▸ Provided text:
There is a gradual increase in the difficulty level in the order of the questions, except for the text comprehension questions (which are arranged in the order in which the question topic appears in the text).

As mentioned, the verbal reasoning score obtained by the examinees is the weighting of the score given for the section of multiple-choice questions together with that given for the writing task section. It is not possible to know the exact score of each.

===Quantitative reasoning===
As of 2020, the quantitative reasoning section contains 20 questions covering various areas of mathematics, such as geometry, algebra, percentages, averages, ratio questions, drawing conclusions from a diagram, and so on. The allotted time is 20 minutes.

For the most part, the difficulty level of questions in the section increases – as the more difficult questions appear last. The mathematical knowledge required for the quantitative reasoning section is similar to that required for the high school matriculation examination in mathematics at the three-unit level – the minimum level required for obtaining a high school matriculation certificate and for admission to academic studies.

===English===
As of 2020, the English section contains 22 questions and the allotted time is 20 minutes. This section tests the examinee's proficiency in the English language; there are three types of questions:

- Sentence Completion – This question type examines the vocabulary level of the examinee and the ability to infer meaning from context.
- Restatement – This item type consists of a sentence followed by four possible ways of restating the main idea of that sentence. Examinees are required to choose a restatement which best expresses the meaning of the original sentence.
- Reading comprehension – Two relatively long texts are presented, each of which is followed by several reading comprehension questions.
- The difficulty level of the questions in each section of the section increases gradually, except for the reading comprehension section (where the questions are arranged in the order in which the question topic appears in the text).

==Scores==

Applicants can access their score by logging on to the NITE website within 45 days of the test date. The scores are also sent to the applicants separately by mail and forwarded to the major academic institutions in Israel – Ben-Gurion University of the Negev, Bar-Ilan University, University of Haifa, Hebrew University of Jerusalem, Tel Aviv University and Technion – Israel Institute of Technology in Haifa. The scores will also be sent to any additional higher education institutions specified by applicants on their registration form.  The report includes the following details:

1. The score in each of the three test domains: verbal reasoning, quantitative reasoning, and English.

▸ Directive A:
Return every line of the entries below that contains the word "difference".

▸ The records:
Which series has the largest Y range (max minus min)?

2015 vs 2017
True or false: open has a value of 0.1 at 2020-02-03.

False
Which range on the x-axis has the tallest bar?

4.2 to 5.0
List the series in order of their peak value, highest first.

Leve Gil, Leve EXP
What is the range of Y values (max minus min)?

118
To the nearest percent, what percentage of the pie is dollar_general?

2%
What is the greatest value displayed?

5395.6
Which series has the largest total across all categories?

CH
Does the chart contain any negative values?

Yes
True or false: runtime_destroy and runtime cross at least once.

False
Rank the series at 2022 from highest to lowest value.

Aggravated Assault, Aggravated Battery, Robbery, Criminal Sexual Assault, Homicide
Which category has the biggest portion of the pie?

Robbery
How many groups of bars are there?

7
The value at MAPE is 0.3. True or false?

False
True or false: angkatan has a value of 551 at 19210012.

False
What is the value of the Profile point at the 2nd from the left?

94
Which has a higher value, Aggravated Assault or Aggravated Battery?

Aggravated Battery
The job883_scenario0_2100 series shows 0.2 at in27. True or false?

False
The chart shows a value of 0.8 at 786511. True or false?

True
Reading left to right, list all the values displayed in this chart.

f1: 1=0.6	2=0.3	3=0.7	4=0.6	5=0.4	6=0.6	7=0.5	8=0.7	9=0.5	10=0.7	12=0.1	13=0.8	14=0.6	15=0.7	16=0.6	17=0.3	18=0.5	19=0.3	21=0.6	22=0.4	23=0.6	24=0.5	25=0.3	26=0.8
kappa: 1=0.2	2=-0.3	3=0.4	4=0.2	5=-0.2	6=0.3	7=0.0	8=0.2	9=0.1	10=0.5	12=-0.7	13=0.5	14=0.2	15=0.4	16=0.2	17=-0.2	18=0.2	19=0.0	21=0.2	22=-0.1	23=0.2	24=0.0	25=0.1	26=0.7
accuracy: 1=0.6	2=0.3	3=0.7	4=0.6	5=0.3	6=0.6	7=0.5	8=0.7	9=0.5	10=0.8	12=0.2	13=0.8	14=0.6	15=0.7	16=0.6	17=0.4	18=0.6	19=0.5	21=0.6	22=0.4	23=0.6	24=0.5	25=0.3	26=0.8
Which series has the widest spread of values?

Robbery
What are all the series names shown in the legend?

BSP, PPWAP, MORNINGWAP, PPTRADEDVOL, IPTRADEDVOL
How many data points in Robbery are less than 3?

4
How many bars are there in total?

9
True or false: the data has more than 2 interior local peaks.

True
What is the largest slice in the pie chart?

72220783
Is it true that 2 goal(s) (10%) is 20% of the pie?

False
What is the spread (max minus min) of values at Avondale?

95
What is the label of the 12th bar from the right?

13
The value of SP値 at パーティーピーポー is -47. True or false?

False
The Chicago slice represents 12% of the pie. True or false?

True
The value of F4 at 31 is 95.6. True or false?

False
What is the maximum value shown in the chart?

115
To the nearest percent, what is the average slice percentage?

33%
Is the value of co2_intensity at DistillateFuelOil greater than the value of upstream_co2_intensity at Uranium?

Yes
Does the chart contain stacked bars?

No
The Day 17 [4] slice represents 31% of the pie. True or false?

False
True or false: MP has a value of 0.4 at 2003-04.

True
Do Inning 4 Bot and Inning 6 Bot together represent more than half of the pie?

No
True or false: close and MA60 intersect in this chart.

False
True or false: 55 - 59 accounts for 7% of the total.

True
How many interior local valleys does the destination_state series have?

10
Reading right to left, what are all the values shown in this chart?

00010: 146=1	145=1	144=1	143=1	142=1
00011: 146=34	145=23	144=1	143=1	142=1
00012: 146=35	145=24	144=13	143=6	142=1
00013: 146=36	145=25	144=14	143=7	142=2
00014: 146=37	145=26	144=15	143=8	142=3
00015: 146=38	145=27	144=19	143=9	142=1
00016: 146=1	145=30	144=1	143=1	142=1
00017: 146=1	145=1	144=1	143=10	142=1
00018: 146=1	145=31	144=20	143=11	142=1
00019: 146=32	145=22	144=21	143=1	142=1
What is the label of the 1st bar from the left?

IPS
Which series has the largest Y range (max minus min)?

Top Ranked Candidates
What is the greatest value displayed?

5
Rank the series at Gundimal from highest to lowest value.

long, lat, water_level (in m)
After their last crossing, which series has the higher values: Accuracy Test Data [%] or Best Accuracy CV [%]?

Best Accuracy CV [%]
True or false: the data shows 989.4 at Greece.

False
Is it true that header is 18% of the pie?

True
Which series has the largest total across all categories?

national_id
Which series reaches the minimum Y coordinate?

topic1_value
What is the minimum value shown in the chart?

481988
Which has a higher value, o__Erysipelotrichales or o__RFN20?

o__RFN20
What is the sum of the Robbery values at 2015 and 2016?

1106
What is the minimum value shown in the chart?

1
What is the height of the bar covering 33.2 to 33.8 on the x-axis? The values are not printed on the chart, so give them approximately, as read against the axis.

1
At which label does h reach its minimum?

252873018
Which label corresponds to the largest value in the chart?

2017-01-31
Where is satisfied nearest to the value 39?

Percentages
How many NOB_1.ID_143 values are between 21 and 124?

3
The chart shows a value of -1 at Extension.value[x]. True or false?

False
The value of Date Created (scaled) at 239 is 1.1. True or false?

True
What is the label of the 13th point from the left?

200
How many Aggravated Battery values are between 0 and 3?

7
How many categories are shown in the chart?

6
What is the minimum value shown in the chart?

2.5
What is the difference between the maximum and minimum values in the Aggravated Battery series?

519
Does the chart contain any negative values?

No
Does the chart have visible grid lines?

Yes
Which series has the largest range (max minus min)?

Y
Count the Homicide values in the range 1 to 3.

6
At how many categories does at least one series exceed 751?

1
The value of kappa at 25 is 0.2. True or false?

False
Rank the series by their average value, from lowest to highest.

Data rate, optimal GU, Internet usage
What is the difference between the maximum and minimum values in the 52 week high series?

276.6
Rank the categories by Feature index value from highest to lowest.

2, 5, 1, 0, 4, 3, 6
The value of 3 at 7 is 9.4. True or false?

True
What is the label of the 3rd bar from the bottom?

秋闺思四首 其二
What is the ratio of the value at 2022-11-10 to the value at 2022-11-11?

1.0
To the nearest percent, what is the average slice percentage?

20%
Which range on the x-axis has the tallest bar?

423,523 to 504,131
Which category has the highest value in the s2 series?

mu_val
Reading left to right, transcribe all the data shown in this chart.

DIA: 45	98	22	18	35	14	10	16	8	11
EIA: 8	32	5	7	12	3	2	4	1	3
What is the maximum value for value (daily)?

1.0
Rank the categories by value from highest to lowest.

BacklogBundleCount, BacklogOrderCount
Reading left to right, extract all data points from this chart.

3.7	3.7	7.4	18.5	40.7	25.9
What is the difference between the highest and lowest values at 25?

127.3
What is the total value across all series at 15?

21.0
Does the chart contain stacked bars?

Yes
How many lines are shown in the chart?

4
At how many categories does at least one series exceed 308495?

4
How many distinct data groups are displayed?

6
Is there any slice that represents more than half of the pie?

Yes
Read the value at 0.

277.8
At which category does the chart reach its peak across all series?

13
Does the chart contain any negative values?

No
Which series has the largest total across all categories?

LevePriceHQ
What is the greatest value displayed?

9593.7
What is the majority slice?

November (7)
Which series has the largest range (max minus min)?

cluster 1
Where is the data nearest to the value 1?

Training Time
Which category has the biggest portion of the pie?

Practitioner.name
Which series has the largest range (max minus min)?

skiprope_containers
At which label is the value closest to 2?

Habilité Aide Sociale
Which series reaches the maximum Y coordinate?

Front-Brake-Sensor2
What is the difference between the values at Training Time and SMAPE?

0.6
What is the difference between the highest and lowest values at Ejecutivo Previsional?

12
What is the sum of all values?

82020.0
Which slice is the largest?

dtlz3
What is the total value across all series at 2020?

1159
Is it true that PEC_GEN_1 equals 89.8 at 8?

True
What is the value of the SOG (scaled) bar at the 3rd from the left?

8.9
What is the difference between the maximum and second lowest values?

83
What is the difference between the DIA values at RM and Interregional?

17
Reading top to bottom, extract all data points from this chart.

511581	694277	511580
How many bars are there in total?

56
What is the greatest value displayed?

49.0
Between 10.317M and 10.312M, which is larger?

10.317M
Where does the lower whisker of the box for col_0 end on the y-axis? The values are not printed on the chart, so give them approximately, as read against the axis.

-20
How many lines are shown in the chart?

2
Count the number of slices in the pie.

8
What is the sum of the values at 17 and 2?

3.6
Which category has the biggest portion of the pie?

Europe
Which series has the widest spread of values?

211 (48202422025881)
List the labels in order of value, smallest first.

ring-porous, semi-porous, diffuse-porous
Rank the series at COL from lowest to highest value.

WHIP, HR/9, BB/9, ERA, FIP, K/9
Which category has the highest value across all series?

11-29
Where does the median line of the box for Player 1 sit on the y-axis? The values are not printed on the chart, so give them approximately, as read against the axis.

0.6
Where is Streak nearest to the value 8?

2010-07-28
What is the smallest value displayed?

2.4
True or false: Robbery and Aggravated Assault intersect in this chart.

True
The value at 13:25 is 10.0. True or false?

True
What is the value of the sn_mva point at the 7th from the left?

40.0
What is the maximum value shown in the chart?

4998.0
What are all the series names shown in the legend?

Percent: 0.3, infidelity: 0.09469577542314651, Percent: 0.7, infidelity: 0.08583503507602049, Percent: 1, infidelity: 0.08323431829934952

▸ Directive B:
According to the text on the admission test, within how many days of the test date can applicants view their score on the NITE website?

▸ Expected answer A:
What is the difference between the maximum and minimum values in the Aggravated Battery series?
What is the difference between the maximum and minimum values in the 52 week high series?
What is the difference between the highest and lowest values at 25?
What is the difference between the values at Training Time and SMAPE?
What is the difference between the highest and lowest values at Ejecutivo Previsional?
What is the difference between the maximum and second lowest values?
What is the difference between the DIA values at RM and Interregional?

▸ Expected answer B:
Within 45 days of the test date.